Holiday plans of families ruined over the strike
Thousands of passport workers have gone on strike in a dispute over staff numbers and pay, BBC reported. The Public and Commercial Services Union (PCS) said the action was a “bid to end staffing shortages that have caused the ongoing backlog crisis”.
Home Office figures suggest about 360,000 passport applications are currently being processed – but it is not clear how many are overdue. The Home Office warned the PCS action could jeopardise people’s holidays. The 24-hour strike will continue until midnight.
BBC News correspondent Richard Lister said the Passport Office had “struggled to cope with an unprecedented number of applications” this year. “With the summer holiday season now well under way the agency is still under enormous pressure to keep up with demand,” he said. In June the Home Office redeployed hundreds of staff to deal with a growing backlog of applications, amid reports of people waiting up to two months for passports that are meant to be processed within three weeks.
The government has said the number of full-time equivalent staff at the Passport Office fell from 3,700 at the end of 2010 to 3,164 two years later, but then rose to 3,333 by the end of 2013. The Home Office estimates that around 170,000 passports are processed per week.

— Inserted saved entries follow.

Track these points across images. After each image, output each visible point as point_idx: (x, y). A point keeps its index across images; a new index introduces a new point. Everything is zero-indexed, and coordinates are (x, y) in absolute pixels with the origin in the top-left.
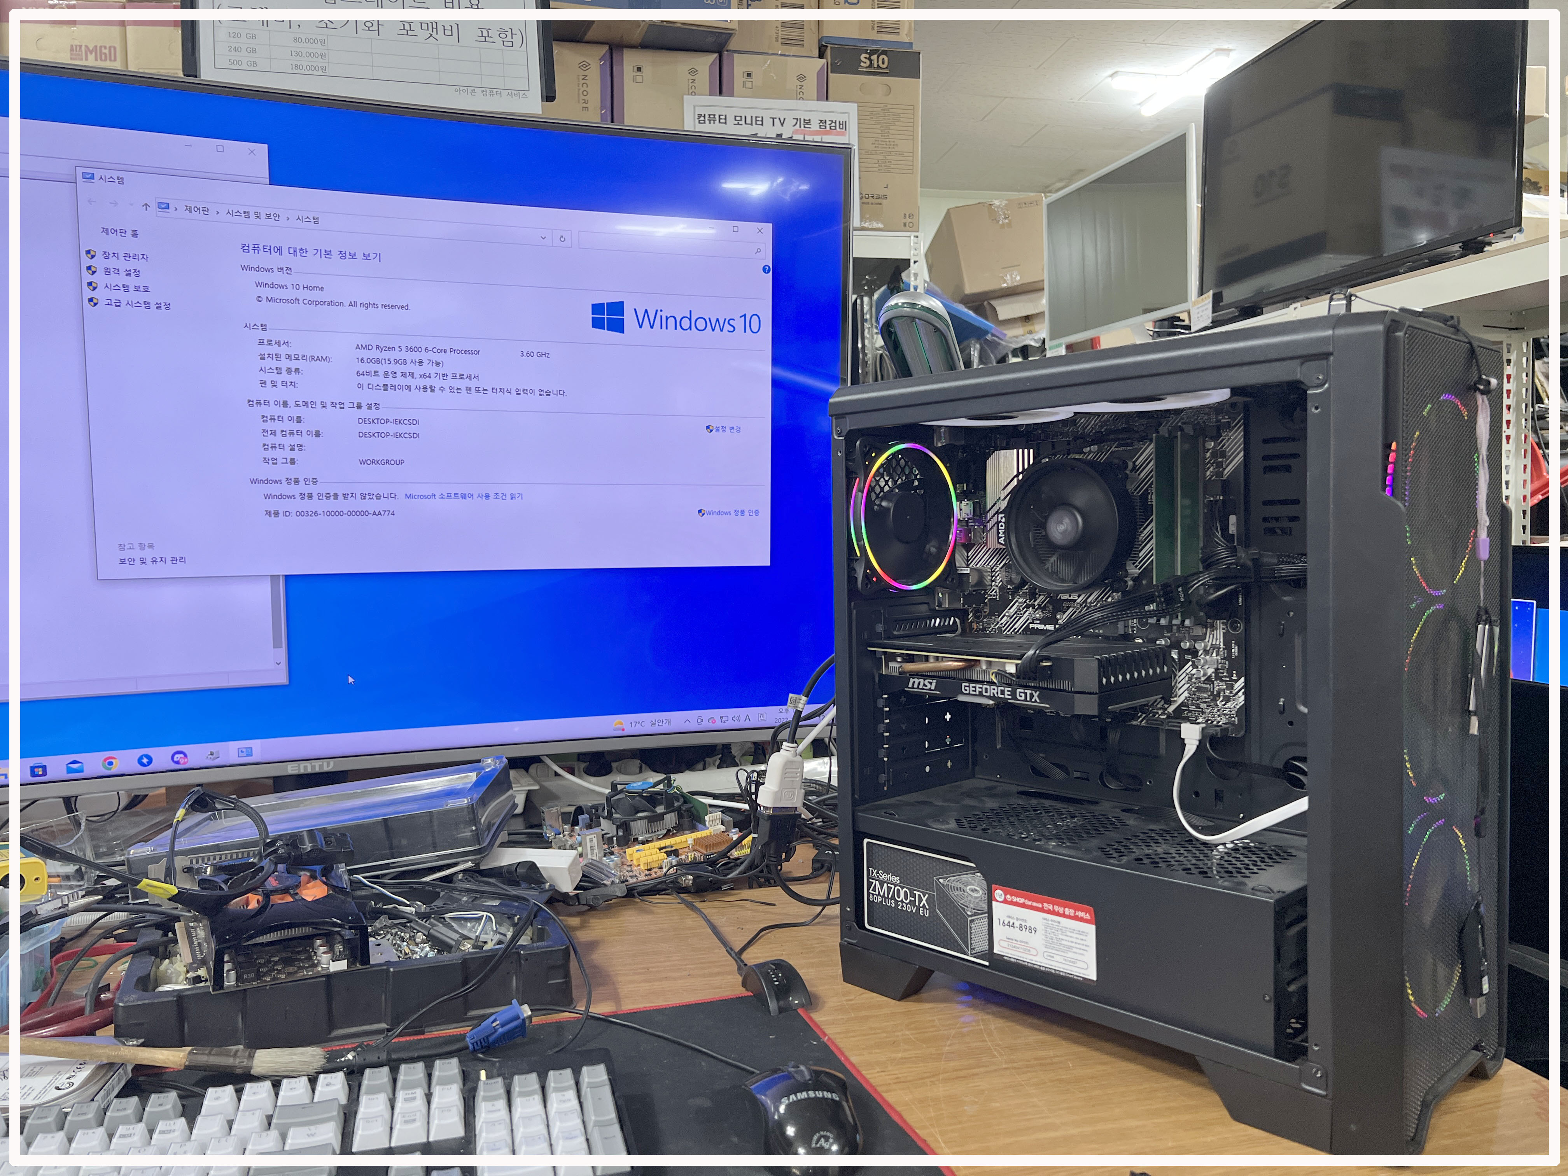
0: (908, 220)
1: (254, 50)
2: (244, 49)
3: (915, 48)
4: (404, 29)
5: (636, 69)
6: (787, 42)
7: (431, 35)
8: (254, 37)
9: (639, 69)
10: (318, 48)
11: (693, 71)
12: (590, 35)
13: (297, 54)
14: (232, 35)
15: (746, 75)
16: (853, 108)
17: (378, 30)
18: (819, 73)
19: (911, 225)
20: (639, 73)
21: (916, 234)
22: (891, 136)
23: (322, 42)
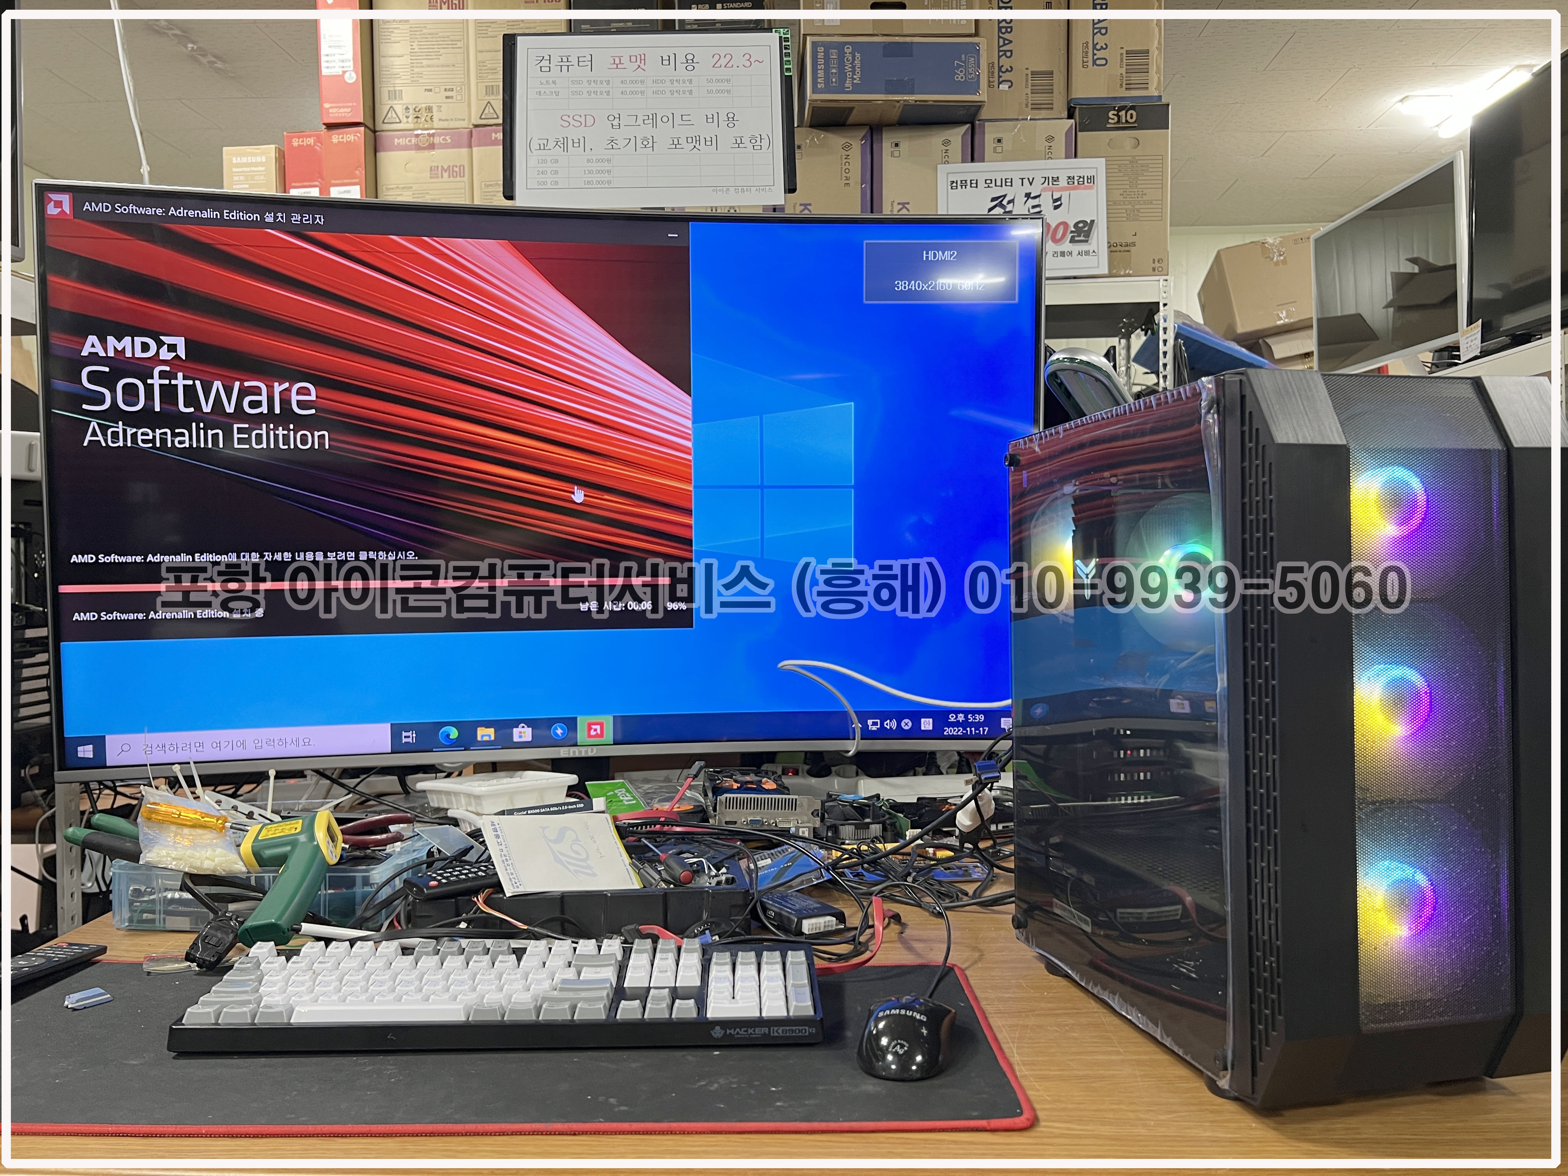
0: (1157, 265)
3: (1164, 101)
5: (893, 145)
6: (1036, 107)
9: (897, 145)
11: (946, 143)
12: (852, 119)
15: (996, 141)
16: (1100, 163)
18: (1068, 134)
19: (1160, 269)
20: (897, 149)
21: (1165, 277)
22: (1139, 186)
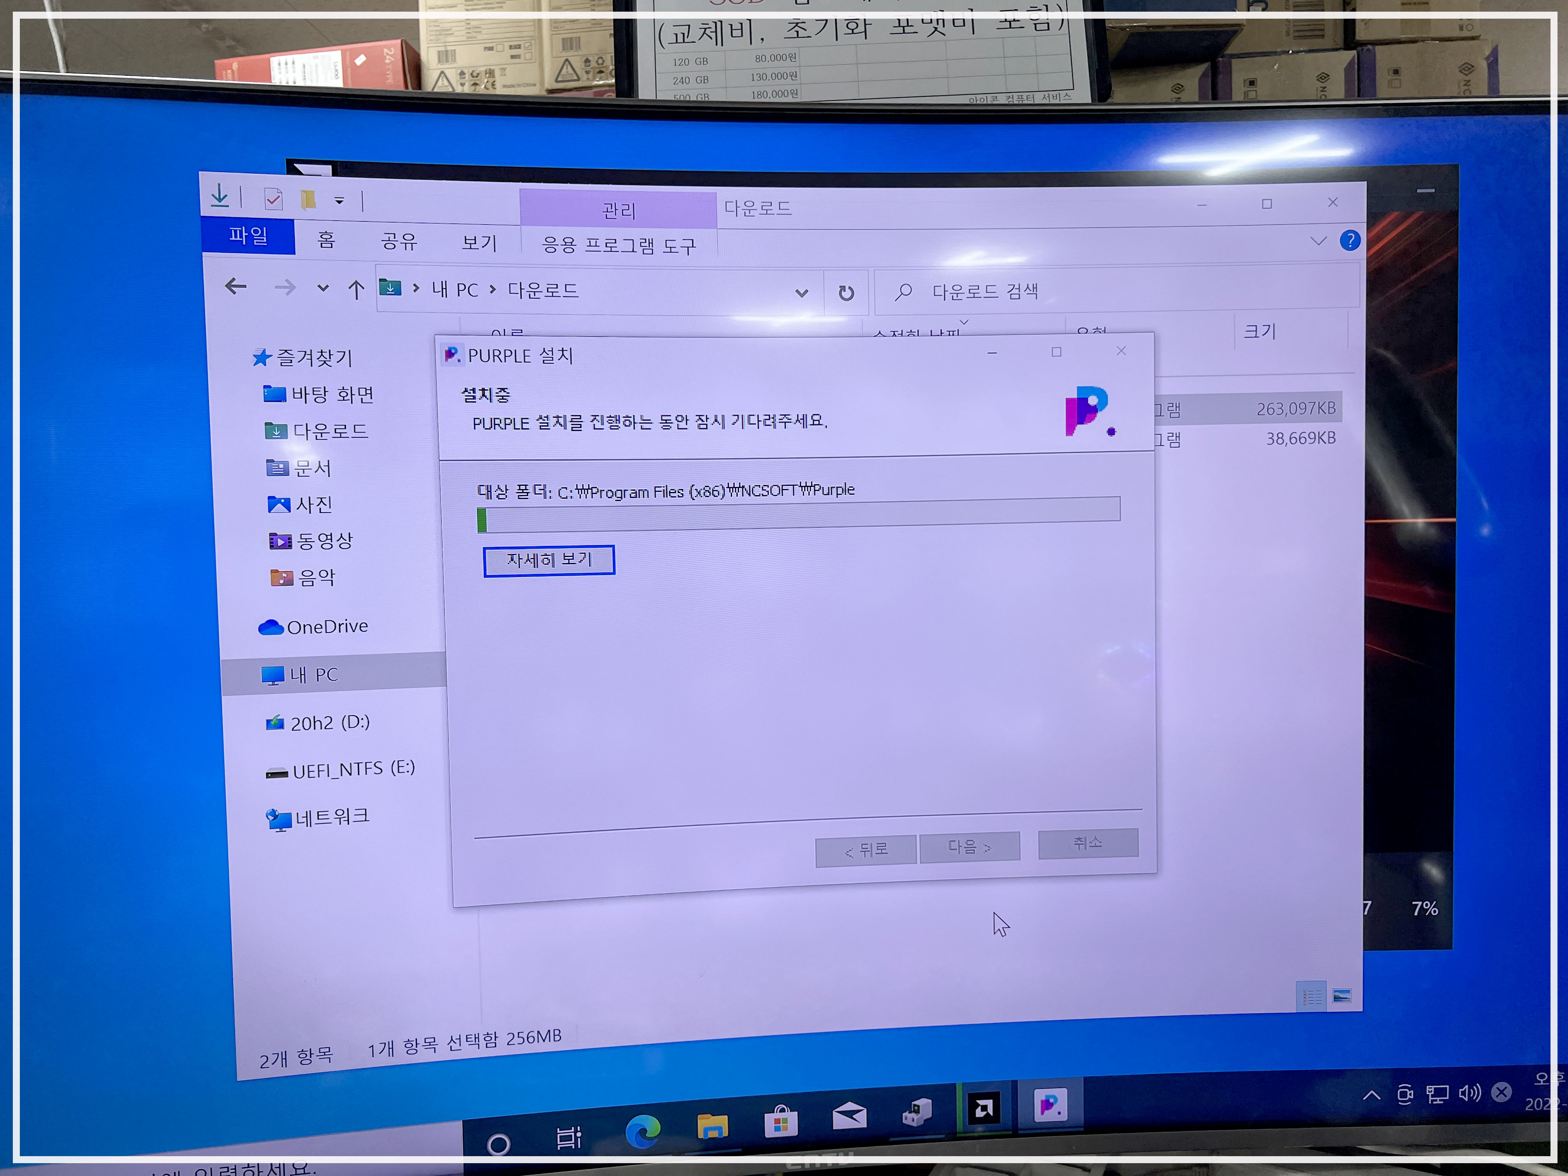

PCS said the office had “cut hundreds of staff since 2010” and only agreed to “seriously discuss jobs after recent media and political scrutiny”. It said there had been talks in recent weeks but senior Passport Office staff were “still failing to commit to work with the union to agree a long-term solution to understaffing, instead of the sticking plasters they are currently applying”.
PCS general secretary Mark Serwotka said: “We are still a long way off getting a commitment from the agency that it will work with us to put the proper resources in place to ensure these backlogs do not reoccur year after year.”
The union is also in dispute with the government over pay, claiming Passport Office workers can be paid up to £3,000 less than people doing “similar work” in other parts of the Home Office.